I'm not sure higher interest rates necessarily will lower prices further. That depends on when and how quickly they rise, for how long, what else is going on. But prices go up from here? Anything is possible, but more likely they'll slide a little more. I can't see a quick turnaround, but longest-term, I'm not one who sees NYC sinking into a spiral of decay. There's value here.
There isn't one solution for everybody. Overall, if you can afford to buy right now I'd vote yes.
There is a surplus of inventory, low interest rates, and negotiable sellers. This looks like a great time to buy if you can afford to buy right now.
GrahamG...you might be right......buyers still can negotiate now and there are less bidding wars...with all the hype of the home sale increase in june and bottom being hit nationally.......this may be the best time to buy...who knows.

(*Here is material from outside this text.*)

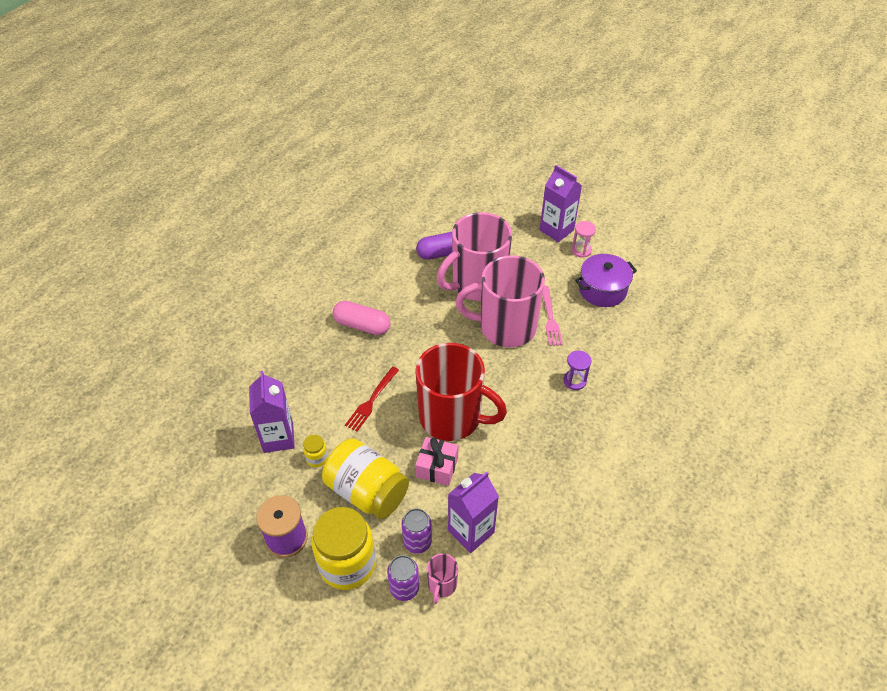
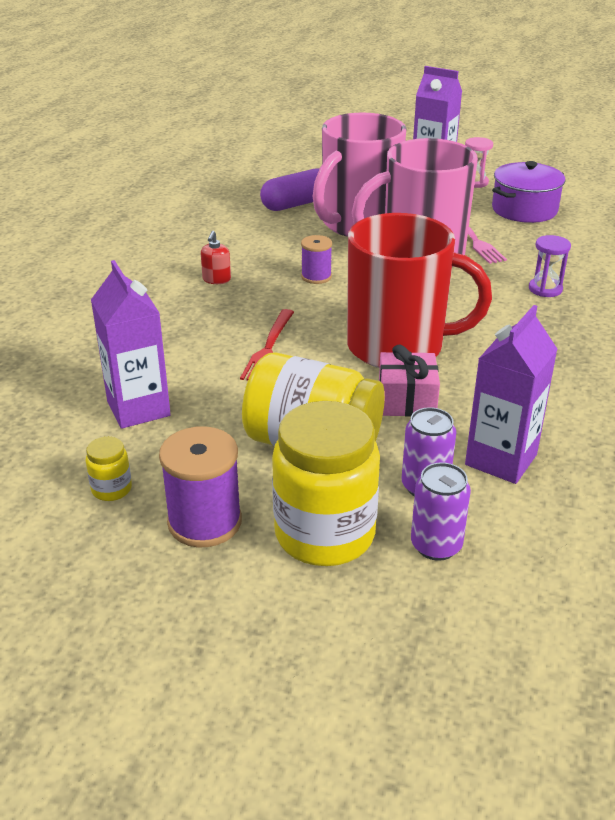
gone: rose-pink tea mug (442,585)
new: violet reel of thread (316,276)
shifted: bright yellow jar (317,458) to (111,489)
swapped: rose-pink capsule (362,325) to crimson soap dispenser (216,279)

That is the biggest advantage as a buyer.
Surplus of inventory and NEGOTIABLE SELLERS. From 2003 to most of 2008, you'll get the chair thrown at you if you make an offer that is more than 10% below the asking price. These days, any numbers thrown at the seller are considered.
infamous...very true......most brokers these days just tell me......put in any offer...even a low one....might not be the case in 6 months.
GrahamG = broker?
InFamous, aren't you looking in Williamsburg, new construction? You have nothing to worry about, in terms of timing, if that's the case.
Mhillqt, you really don't think the condo inventory that is available but not on the market and will be available this year and next won't create a glut of inventory? even if you're looking for a coop you have to be aware that an inventory glut is an inventory glut, and will affect all sectors of the market. as will bankruptcies (both individual and developer llcs), horror stories (oh how the media loves those), etc. and i guess NYC is immune to unemployment, death, illness and divorce.
The only new construction I like in Williamsburg is 80 Metropolitan. The riverfront towers are too Miami - glitzoid lobbies facing the river, ie you need to arrive in a cab or walk an extra 2 blocks all the way around the building. Others are shabbily built -- little details like where the floor didn't reach the wall.
trinityparent - "little details" that's hilarious, although a bit sadly so.
trinity, yikes! Which building(s) did you see that in?
Can't remember - they all look the same.
"InFamous, aren't you looking in Williamsburg, new construction? You have nothing to worry about, in terms of timing, if that's the case."
Yes, my wife and i are still searching in Williamsburg, but lately we've opened up our search to LIC.